A l’inverse, dans une scénographie exubérante (desservie par une vidéo-live inutilement envahissante), les acrobaties disputent au chant sa place épique, l’espace est occupé, magnifiquement saturé de ces tentatives : marche dans la tempête de sable, plongeons dans l’eau glacée (superbe tableau bleuté accompagné d’une musique aquatique), mains tendues, courtes échelles, sauts cent fois répétés pour atteindre le but, escalade vaine de la grille que seule la théorie du nombre couronne de succès : ils sont mille à essayer, un seul passe et rebondit dans une nouvelle vie, repart du bon pied. La grille est un obstacle de métal qui entaille les chairs mais sur laquelle on s’appuie pour monter plus haut et passer de l’autre côté. Les entrechoquements du métal font un bruit de machines, le bruit de nos Temps Modernes, un Charlot acrobate est broyé sur les barreaux. Ceux qui renoncent se fracassent sur la grille, accompagnés d’une descente chromatique. Nadra passe, le père reste, Daral Shaga l’ange s’est fait contre-ténor : « Et je souris Car je sais Que le monde Grâce à vous Ne mourra pas ».

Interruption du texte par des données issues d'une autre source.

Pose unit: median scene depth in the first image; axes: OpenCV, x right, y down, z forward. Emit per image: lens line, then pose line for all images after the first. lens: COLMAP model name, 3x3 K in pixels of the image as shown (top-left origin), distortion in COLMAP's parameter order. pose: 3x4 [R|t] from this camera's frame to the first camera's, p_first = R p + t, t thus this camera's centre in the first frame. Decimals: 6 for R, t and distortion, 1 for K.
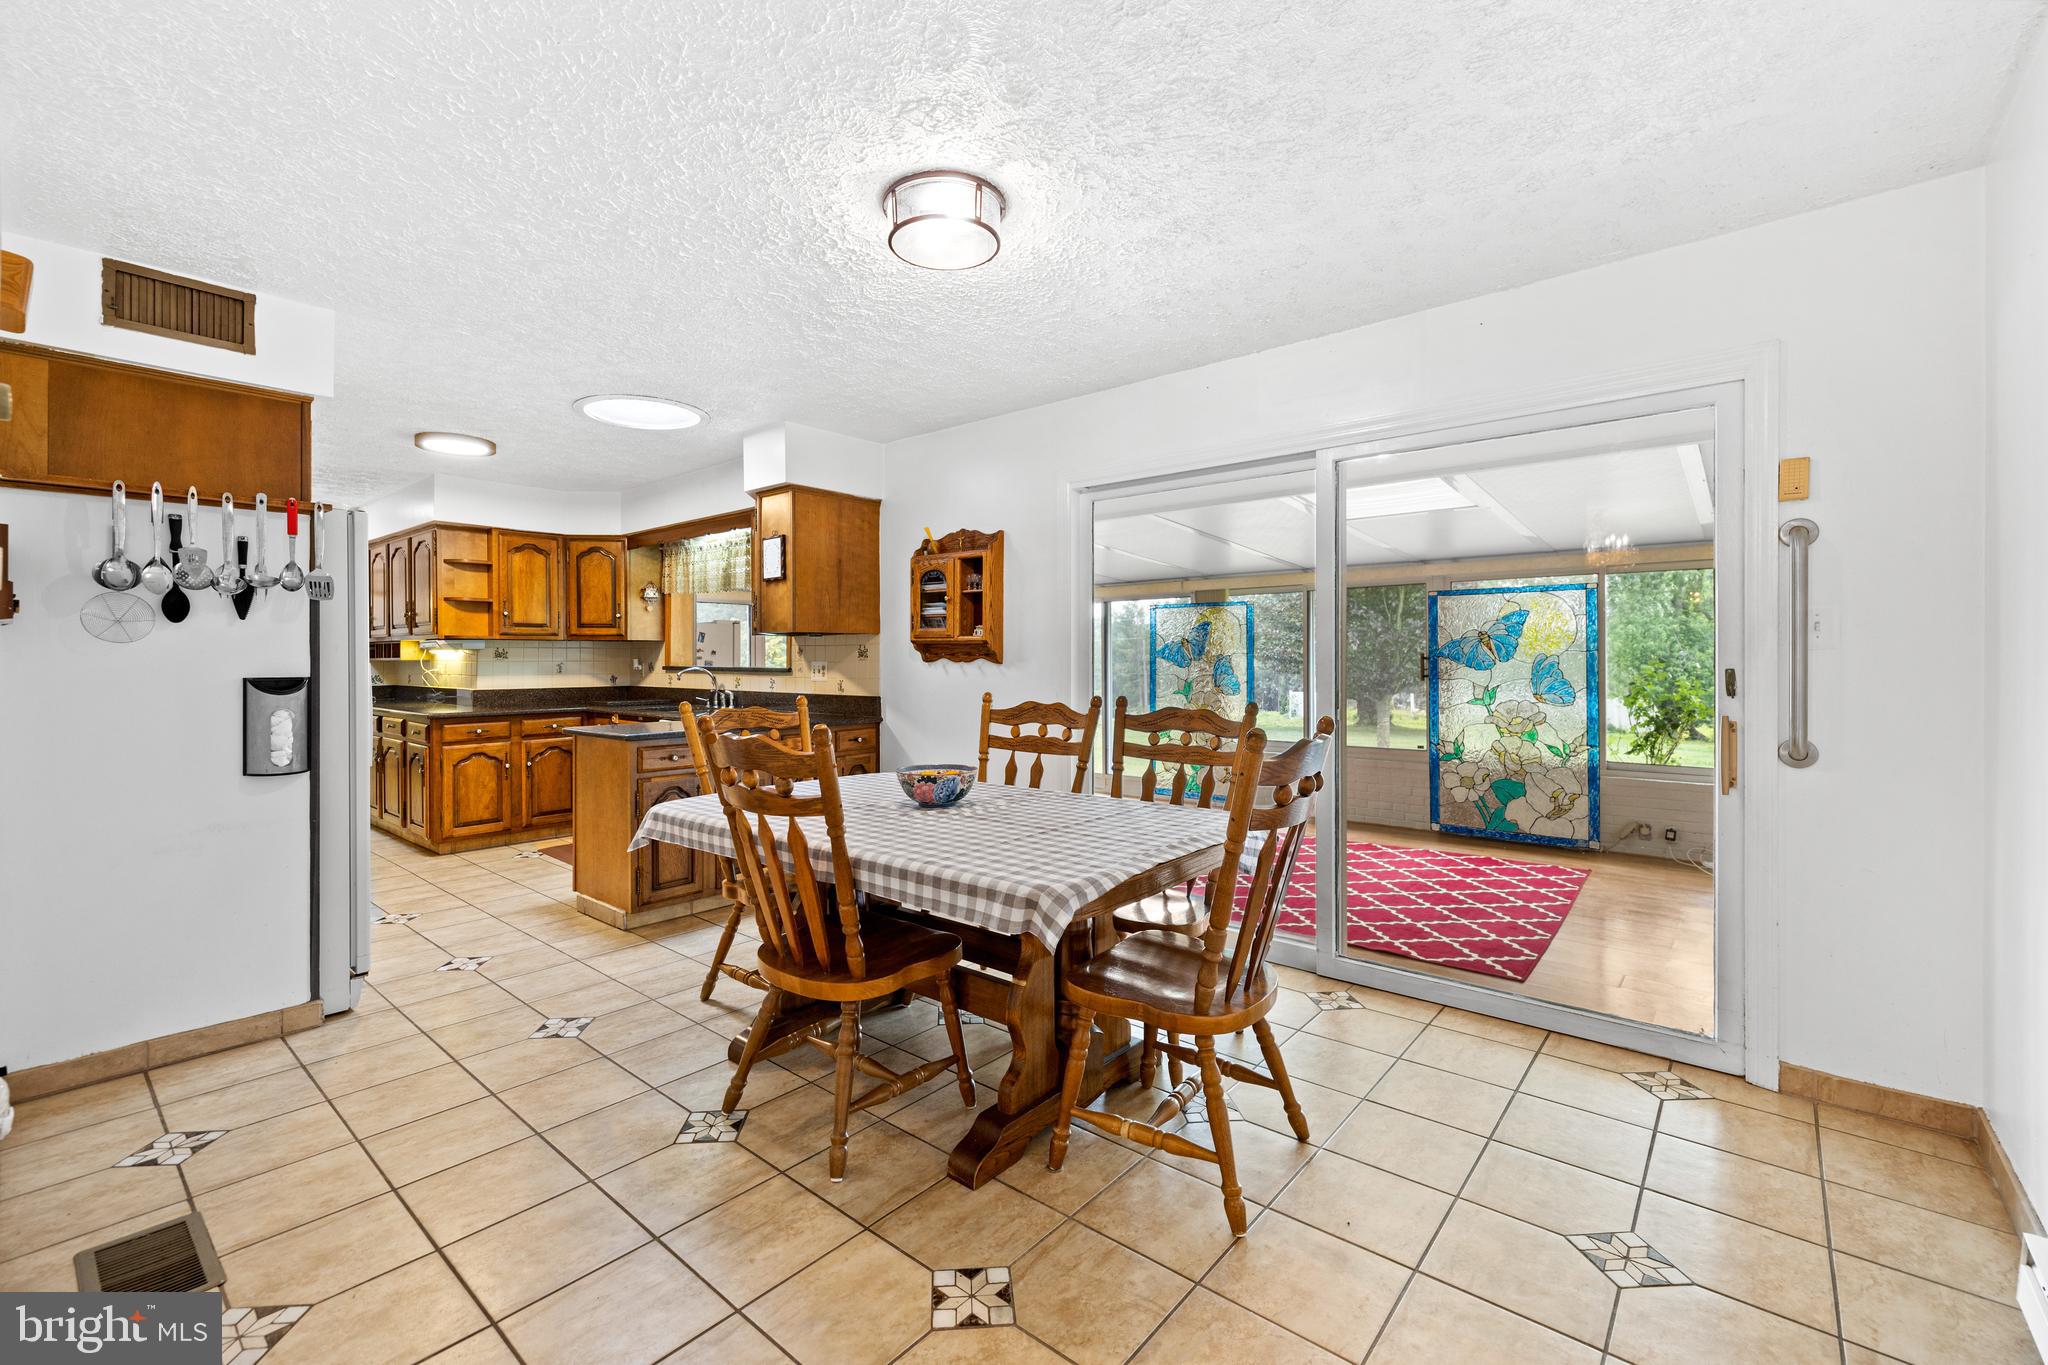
lens RADIAL K [[869.3, 0, 1015.4], [0, 869.3, 656.3], [0, 0, 1]] dist [-0.001880, -0.000136]
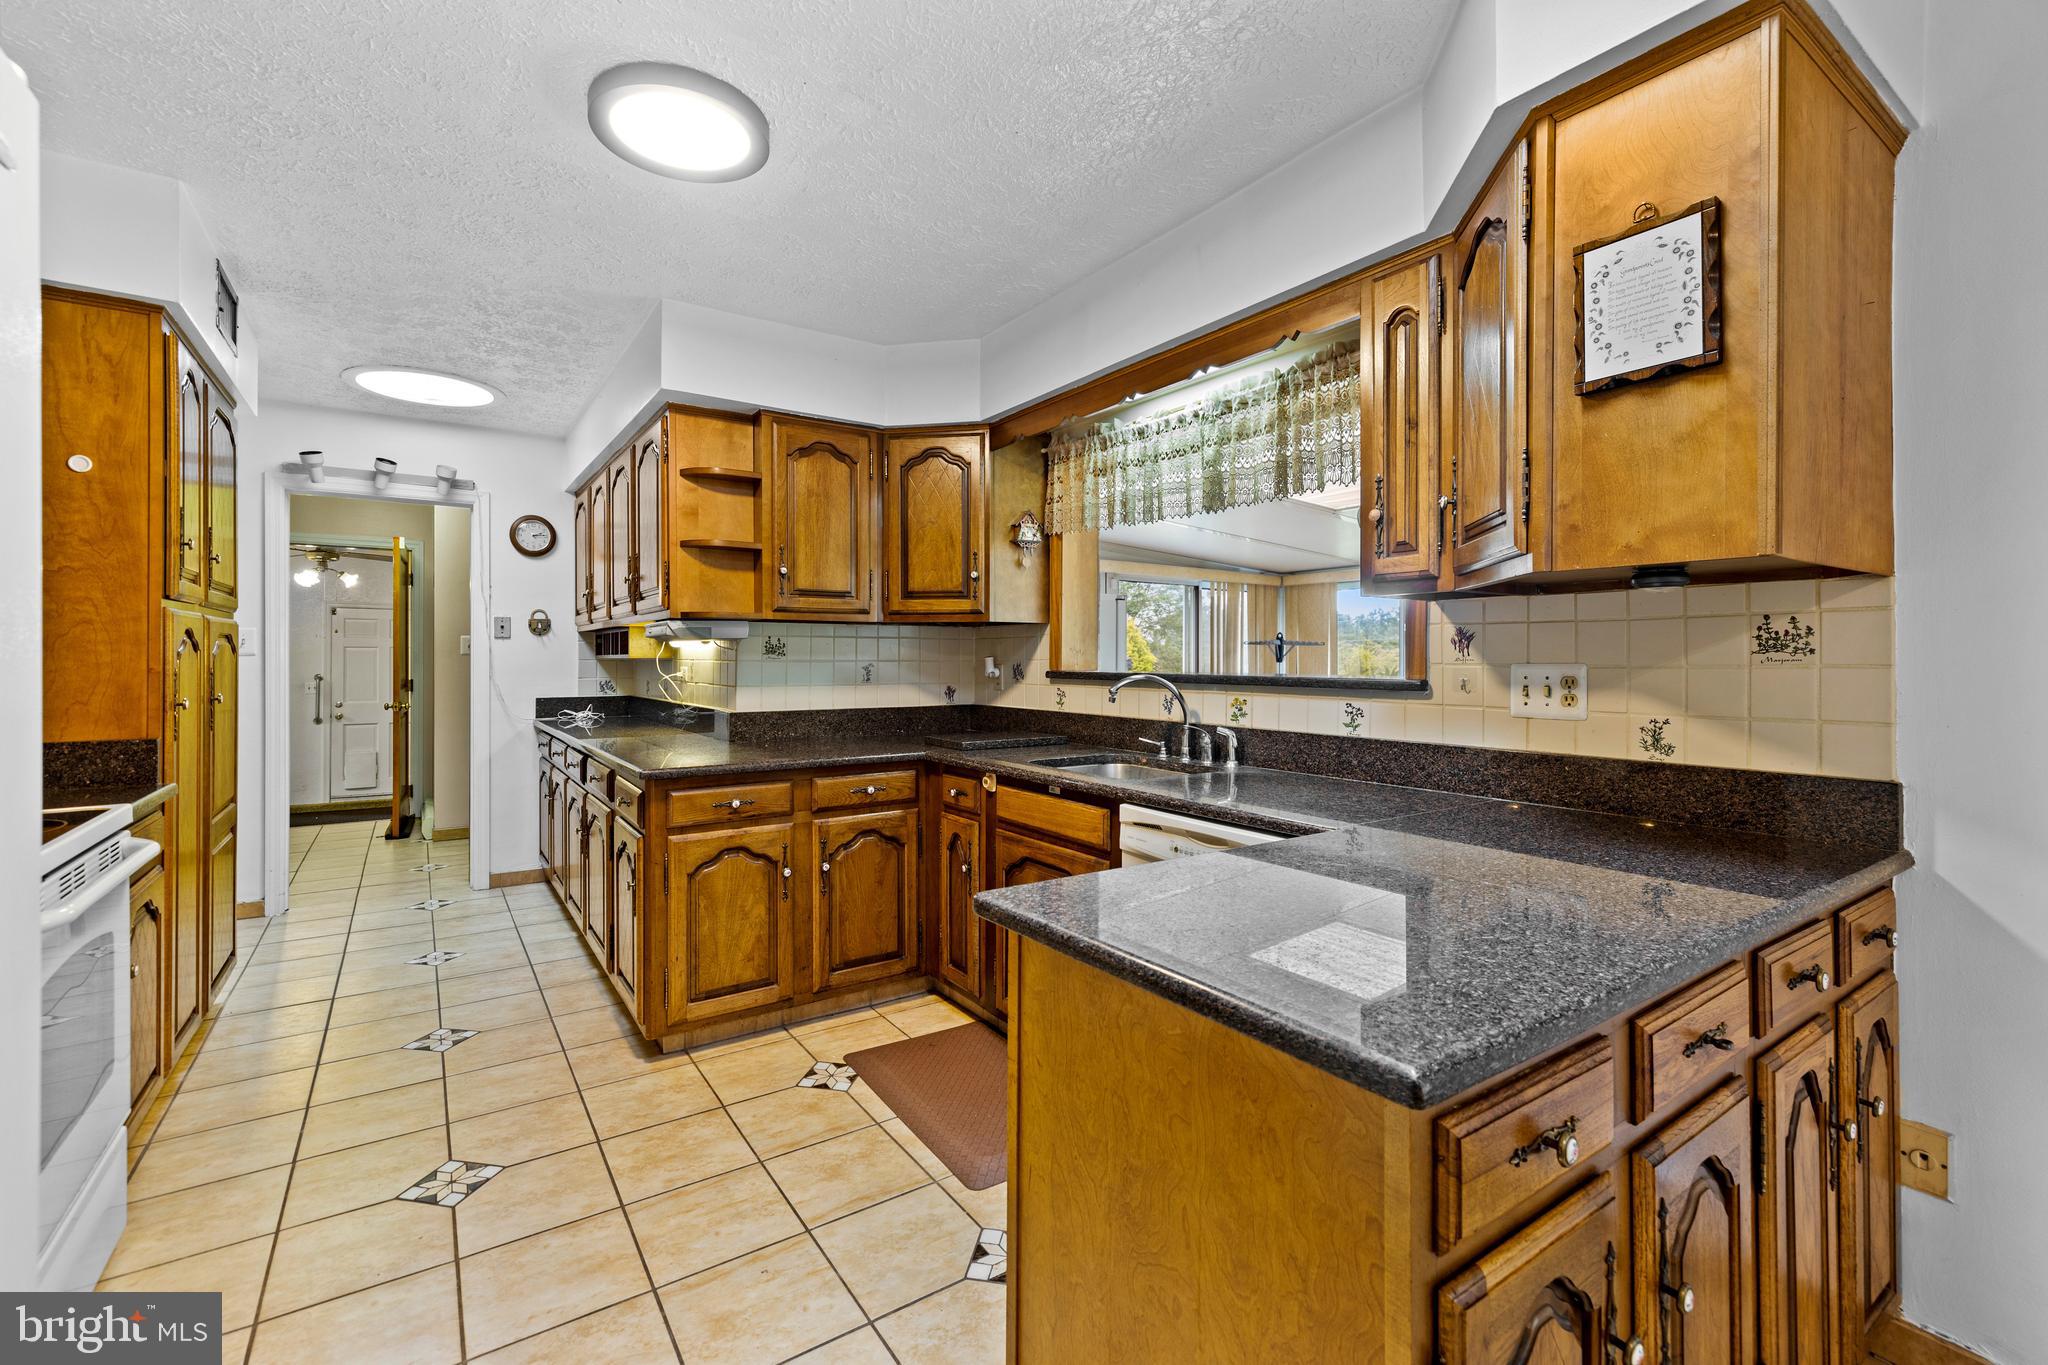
lens RADIAL K [[886.2, 0, 1015.3], [0, 886.2, 658.6], [0, 0, 1]] dist [0.002824, 0.000548]
pose [[0.965121, 0.003572, -0.261780, -0.313373], [-0.002981, 0.999992, 0.002652, 0.002618], [0.261788, -0.001779, 0.965124, 0.523209]]
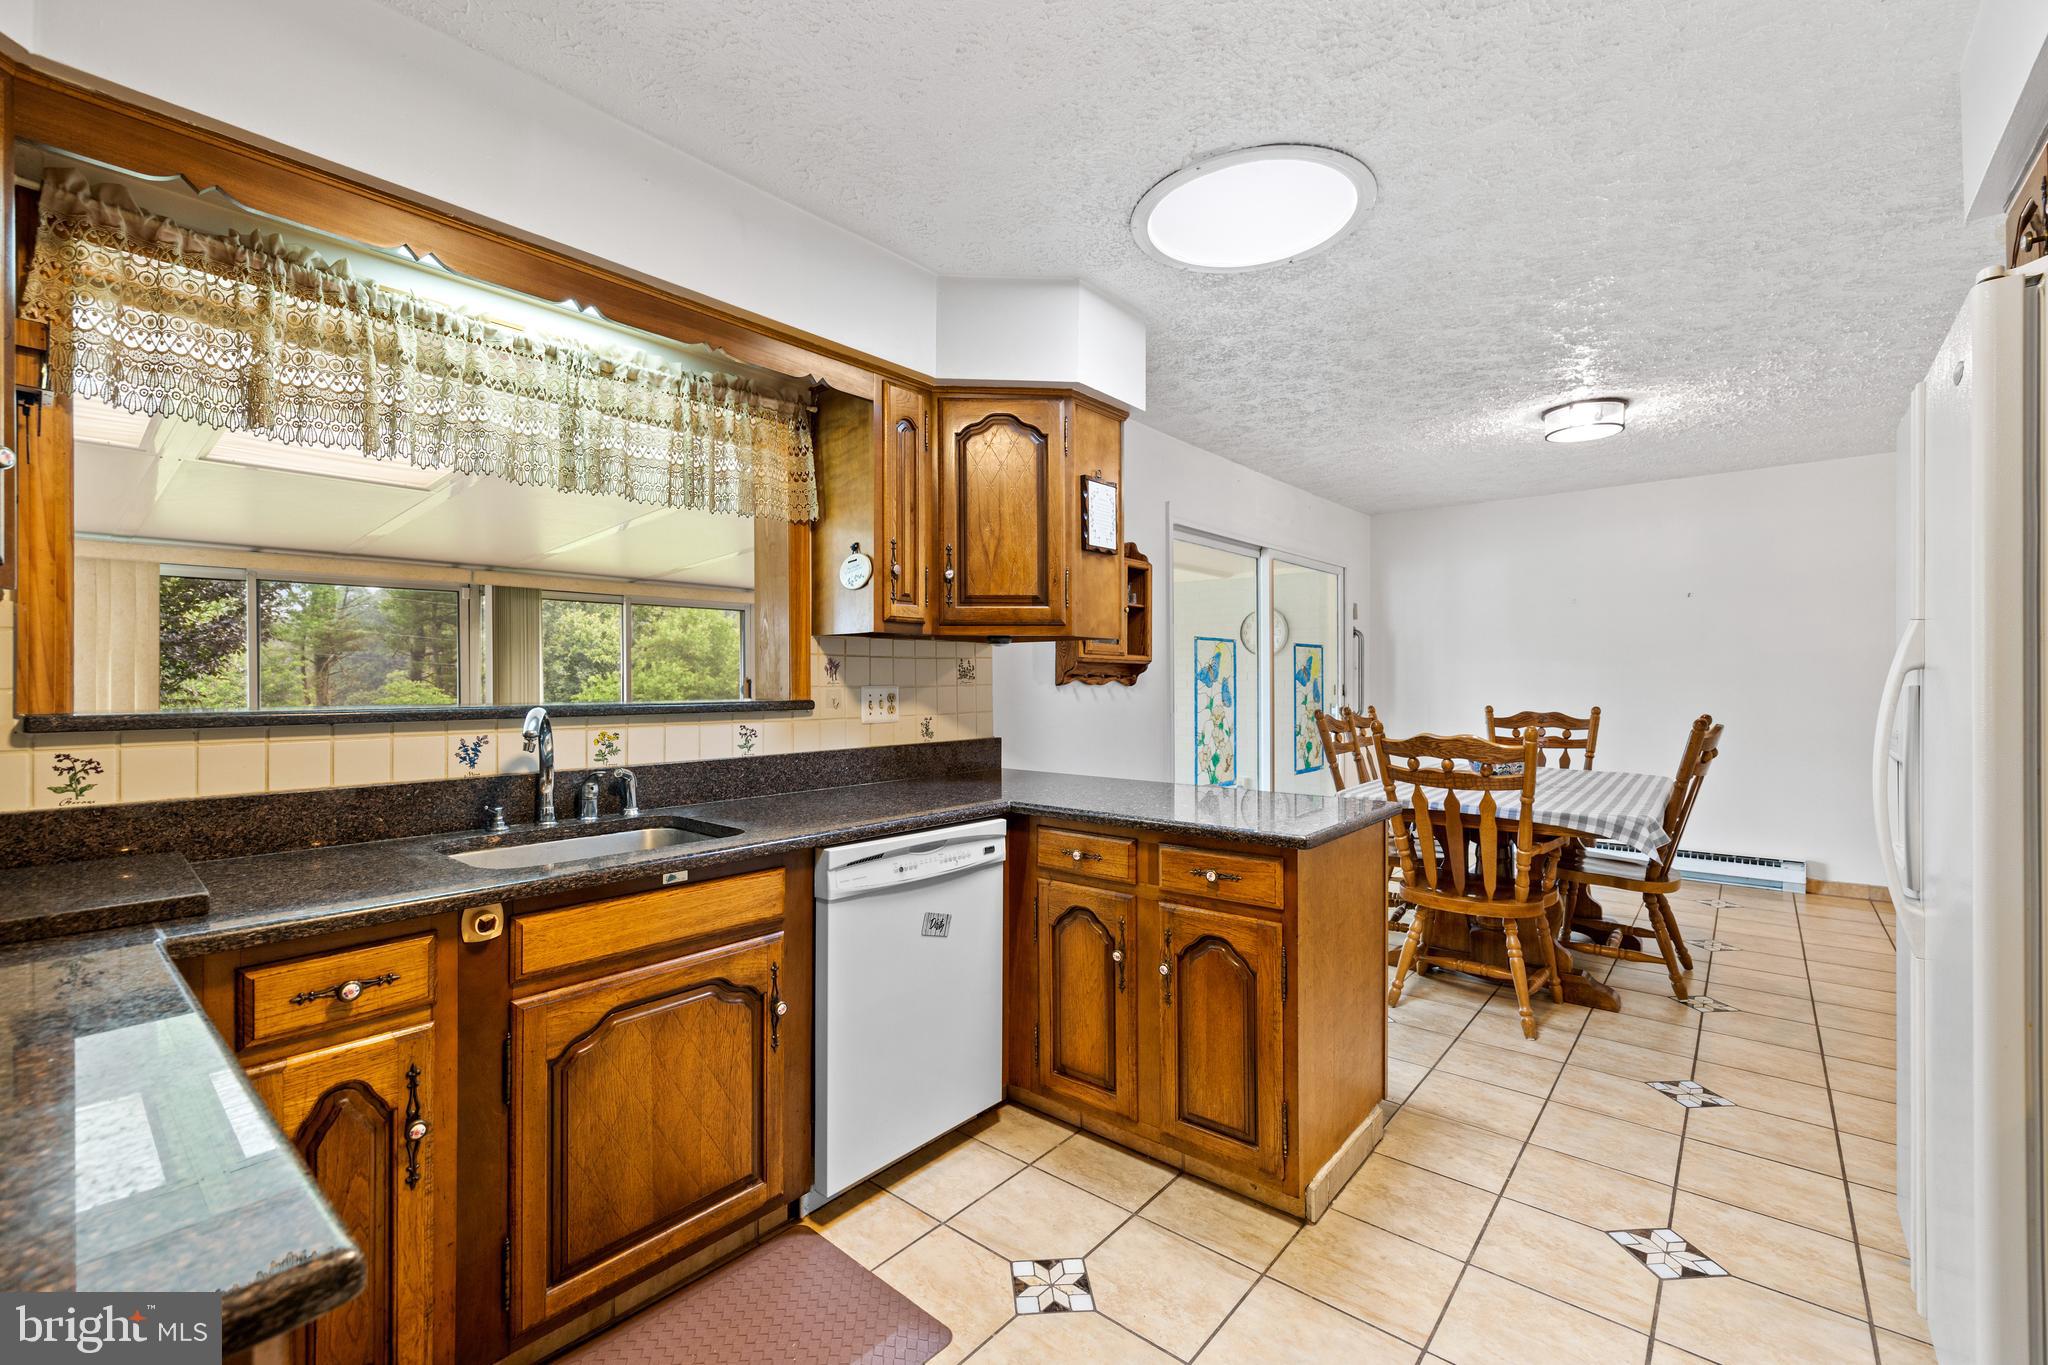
lens RADIAL K [[867.8, 0, 1006.3], [0, 867.8, 679.3], [0, 0, 1]] dist [0.000876, 0.000292]
pose [[0.002915, 0.002722, 0.999992, -0.695444], [-0.000358, 0.999996, -0.002721, 0.002715], [-0.999996, -0.000350, 0.002916, 0.834614]]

Cette lueur d’espoir nous rappelle un film tout récent, Hope, de Boris Lojkine (Prix SACD de la Semaine de la Critique, Cannes 2014) : dans une épopée qui les mène du désert algérien à Melilla, un Camerounais et une Nigériane unissent leurs destins de ghetto en ghetto : rien ne nous est épargné dans la violence du monde qui précède la forteresse mais c’est de cette violence (et de son antidote, leur amour improbable) qu’ils tireront la force de se hisser en haut de la grille. « Sautez sur le monde, Courez, Je suis Daral Shaga, Je vous vois. »
Grand Théâtre, MC2, Grenoble, 20 mars 2015
Daral Shaga, opéra-cirque de Kris Defoort (musique), Laurent Gaudé (livret) et Fabrice Murgia (mise en scène)
Acrobates : compagnie Feria Musica.
Chanteurs : Vocaal Lab.
Coproduction Opéra-Théâtre de Limoges et Feria Musica, avec le Sirque de Nexon, les Francophonies en Limousin, Vocaal Lab et le Maillon.